The EU and its allies can also be in the front ranks of preventing the total anarchy of technological and AI pressure and subversion that is the desired end-state by many who desire to profit from tech markets or even the social disruption that unregulated technology can enable. They can take the experience they have in at minimum monitoring and at best preventing misinformation and disinformation from flooding their social spaces; experience they have learned through the experience of dealing with malign actors like Russia, but which can be applied to others such as the United States. They can be a voice to ensure that countries not to mention individuals have a say in whether or not their children are sent personalized revenge porn on their phones, or whether the intellectual property theft of AI further shuts down voices and proper reporting in terms of journalism by offering instead the never-ending polluting doom scroll. It is worth remembering that one of the reasons that some would like to see the destruction of the European Union is because then there would be no GDPR, no Digital Service Act (DSA) an no future regulation to prevent the will to power of Silicon Valley technologists and nihilists. The fact that Secretary of State Marco Rubio will be coming to Munich, and has announced plans to only visit two of the most reactionary countries in the EU, Slovakia and Hungary, shows once again that the US, as articulated in its National Security Strategy, is prepared to destabilize and  disrupt the European Union in order to bring its own social and political polarization to the continent.

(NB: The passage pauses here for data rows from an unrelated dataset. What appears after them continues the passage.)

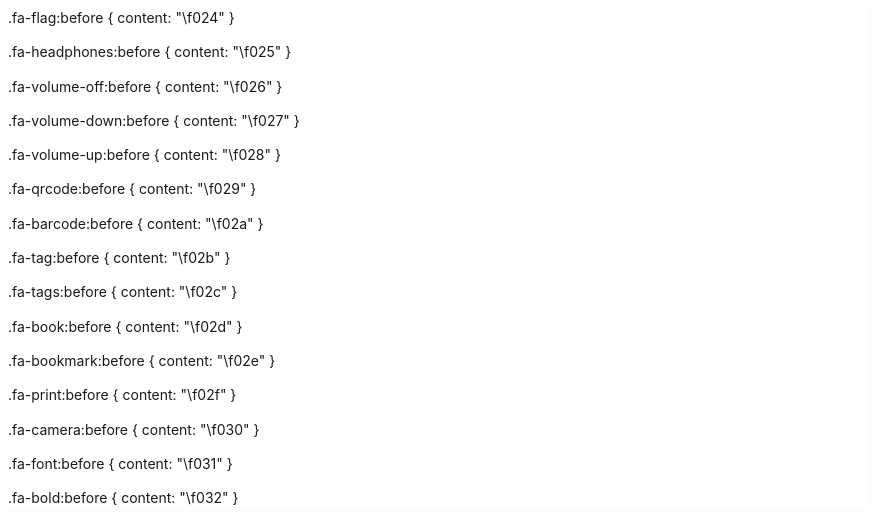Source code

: .fa-flag:before {
    content: "\f024"
}

.fa-headphones:before {
    content: "\f025"
}

.fa-volume-off:before {
    content: "\f026"
}

.fa-volume-down:before {
    content: "\f027"
}

.fa-volume-up:before {
    content: "\f028"
}

.fa-qrcode:before {
    content: "\f029"
}

.fa-barcode:before {
    content: "\f02a"
}

.fa-tag:before {
    content: "\f02b"
}

.fa-tags:before {
    content: "\f02c"
}

.fa-book:before {
    content: "\f02d"
}

.fa-bookmark:before {
    content: "\f02e"
}

.fa-print:before {
    content: "\f02f"
}

.fa-camera:before {
    content: "\f030"
}

.fa-font:before {
    content: "\f031"
}

.fa-bold:before {
    content: "\f032"
}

European Union participants in Munich can also use the time to continue to determine how the EU can best strengthen itself as a geopolitical bloc, among its current members (including the weakest links), but also in terms of its enlargement agenda. This has been slow and disappointing in the Western Balkans, largely because the EU has pursued lacking any vision or strategy, instead pursuing it through the presumption that its partners are the regional leadership class, rather than citizens who express consistent desire for the Union’s declared values for rule of law, democracy, and accountability, and human dignity writ large. The forces which hold sway in that region are a microcosm of those gaining traction in the wider world, exemplified by Washington and Moscow. An enlarged EU rededicated to being an assertive community of values, employing all its levers of influence, is one that could naturally enlarge. This is not a matter of charity, but an urgent matter of collective self-defense against the global forces of unaccountable power and their local allies and partners.

To refer back to Canada once more, MSC 2026 needs to be an “elbows up” moment for Europe+, in which it recognizes its collective strengths, strategizes to remediate its vulnerabilities, and projects a collective self-confidence to potential partners and adversaries alike.